■ Source data ■

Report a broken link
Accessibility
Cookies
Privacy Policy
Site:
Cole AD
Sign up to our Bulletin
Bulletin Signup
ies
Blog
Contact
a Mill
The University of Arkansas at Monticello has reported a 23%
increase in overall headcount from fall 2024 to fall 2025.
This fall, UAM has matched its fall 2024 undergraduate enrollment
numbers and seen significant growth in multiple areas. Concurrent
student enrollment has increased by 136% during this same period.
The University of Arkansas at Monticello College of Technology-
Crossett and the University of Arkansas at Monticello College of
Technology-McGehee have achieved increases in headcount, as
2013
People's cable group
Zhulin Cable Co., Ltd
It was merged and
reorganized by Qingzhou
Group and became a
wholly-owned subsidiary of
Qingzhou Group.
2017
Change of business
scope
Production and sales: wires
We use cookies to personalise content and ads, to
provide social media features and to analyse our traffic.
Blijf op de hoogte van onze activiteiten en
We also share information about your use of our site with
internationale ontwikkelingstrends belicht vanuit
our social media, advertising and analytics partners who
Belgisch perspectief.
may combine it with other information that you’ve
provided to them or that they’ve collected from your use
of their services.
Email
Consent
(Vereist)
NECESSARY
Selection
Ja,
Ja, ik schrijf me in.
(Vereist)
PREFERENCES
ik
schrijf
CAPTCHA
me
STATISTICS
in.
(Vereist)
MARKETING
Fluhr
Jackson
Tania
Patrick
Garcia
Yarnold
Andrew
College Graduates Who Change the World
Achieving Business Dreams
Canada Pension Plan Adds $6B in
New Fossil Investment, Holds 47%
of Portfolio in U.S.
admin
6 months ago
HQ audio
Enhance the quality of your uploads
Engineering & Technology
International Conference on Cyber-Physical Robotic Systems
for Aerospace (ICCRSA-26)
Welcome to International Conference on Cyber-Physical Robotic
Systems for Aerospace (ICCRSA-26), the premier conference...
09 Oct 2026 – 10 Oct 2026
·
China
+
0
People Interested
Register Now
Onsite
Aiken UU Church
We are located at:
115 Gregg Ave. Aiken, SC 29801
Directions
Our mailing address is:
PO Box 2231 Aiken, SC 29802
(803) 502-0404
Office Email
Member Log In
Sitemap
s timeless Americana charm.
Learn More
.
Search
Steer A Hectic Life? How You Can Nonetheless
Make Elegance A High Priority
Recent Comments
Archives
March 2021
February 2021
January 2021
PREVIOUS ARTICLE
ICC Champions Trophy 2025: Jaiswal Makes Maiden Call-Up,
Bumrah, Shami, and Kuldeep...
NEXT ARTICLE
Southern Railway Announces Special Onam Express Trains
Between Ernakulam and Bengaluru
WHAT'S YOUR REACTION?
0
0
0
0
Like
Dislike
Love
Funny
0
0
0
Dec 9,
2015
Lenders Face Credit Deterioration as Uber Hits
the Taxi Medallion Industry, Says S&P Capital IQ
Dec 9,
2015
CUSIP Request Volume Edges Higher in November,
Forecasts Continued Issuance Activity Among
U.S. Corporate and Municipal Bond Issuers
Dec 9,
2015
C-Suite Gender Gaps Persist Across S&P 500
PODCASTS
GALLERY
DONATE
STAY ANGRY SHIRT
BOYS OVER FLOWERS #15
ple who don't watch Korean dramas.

■ Requirement ■
Can you recast every line of the data above as a JSON list of strings, one string per line, with blank lines left out?

■ Written response ■
[
  "Report a broken link",
  "Accessibility",
  "Cookies",
  "Privacy Policy",
  "Site:",
  "Cole AD",
  "Sign up to our Bulletin",
  "Bulletin Signup",
  "ies",
  "Blog",
  "Contact",
  "a Mill",
  "The University of Arkansas at Monticello has reported a 23%",
  "increase in overall headcount from fall 2024 to fall 2025.",
  "This fall, UAM has matched its fall 2024 undergraduate enrollment",
  "numbers and seen significant growth in multiple areas. Concurrent",
  "student enrollment has increased by 136% during this same period.",
  "The University of Arkansas at Monticello College of Technology-",
  "Crossett and the University of Arkansas at Monticello College of",
  "Technology-McGehee have achieved increases in headcount, as",
  "2013",
  "People's cable group",
  "Zhulin Cable Co., Ltd",
  "It was merged and",
  "reorganized by Qingzhou",
  "Group and became a",
  "wholly-owned subsidiary of",
  "Qingzhou Group.",
  "2017",
  "Change of business",
  "scope",
  "Production and sales: wires",
  "We use cookies to personalise content and ads, to",
  "provide social media features and to analyse our traffic.",
  "Blijf op de hoogte van onze activiteiten en",
  "We also share information about your use of our site with",
  "internationale ontwikkelingstrends belicht vanuit",
  "our social media, advertising and analytics partners who",
  "Belgisch perspectief.",
  "may combine it with other information that you’ve",
  "provided to them or that they’ve collected from your use",
  "of their services.",
  "Email",
  "Consent",
  "(Vereist)",
  "NECESSARY",
  "Selection",
  "Ja,",
  "Ja, ik schrijf me in.",
  "(Vereist)",
  "PREFERENCES",
  "ik",
  "schrijf",
  "CAPTCHA",
  "me",
  "STATISTICS",
  "in.",
  "(Vereist)",
  "MARKETING",
  "Fluhr",
  "Jackson",
  "Tania",
  "Patrick",
  "Garcia",
  "Yarnold",
  "Andrew",
  "College Graduates Who Change the World",
  "Achieving Business Dreams",
  "Canada Pension Plan Adds $6B in",
  "New Fossil Investment, Holds 47%",
  "of Portfolio in U.S.",
  "admin",
  "6 months ago",
  "HQ audio",
  "Enhance the quality of your uploads",
  "Engineering & Technology",
  "International Conference on Cyber-Physical Robotic Systems",
  "for Aerospace (ICCRSA-26)",
  "Welcome to International Conference on Cyber-Physical Robotic",
  "Systems for Aerospace (ICCRSA-26), the premier conference...",
  "09 Oct 2026 – 10 Oct 2026",
  "·",
  "China",
  "+",
  "0",
  "People Interested",
  "Register Now",
  "Onsite",
  "Aiken UU Church",
  "We are located at:",
  "115 Gregg Ave. Aiken, SC 29801",
  "Directions",
  "Our mailing address is:",
  "PO Box 2231 Aiken, SC 29802",
  "(803) 502-0404",
  "Office Email",
  "Member Log In",
  "Sitemap",
  "s timeless Americana charm.",
  "Learn More",
  ".",
  "Search",
  "Steer A Hectic Life? How You Can Nonetheless",
  "Make Elegance A High Priority",
  "Recent Comments",
  "Archives",
  "March 2021",
  "February 2021",
  "January 2021",
  "PREVIOUS ARTICLE",
  "ICC Champions Trophy 2025: Jaiswal Makes Maiden Call-Up,",
  "Bumrah, Shami, and Kuldeep...",
  "NEXT ARTICLE",
  "Southern Railway Announces Special Onam Express Trains",
  "Between Ernakulam and Bengaluru",
  "WHAT'S YOUR REACTION?",
  "0",
  "0",
  "0",
  "0",
  "Like",
  "Dislike",
  "Love",
  "Funny",
  "0",
  "0",
  "0",
  "Dec 9,",
  "2015",
  "Lenders Face Credit Deterioration as Uber Hits",
  "the Taxi Medallion Industry, Says S&P Capital IQ",
  "Dec 9,",
  "2015",
  "CUSIP Request Volume Edges Higher in November,",
  "Forecasts Continued Issuance Activity Among",
  "U.S. Corporate and Municipal Bond Issuers",
  "Dec 9,",
  "2015",
  "C-Suite Gender Gaps Persist Across S&P 500",
  "PODCASTS",
  "GALLERY",
  "DONATE",
  "STAY ANGRY SHIRT",
  "BOYS OVER FLOWERS #15",
  "ple who don't watch Korean dramas."
]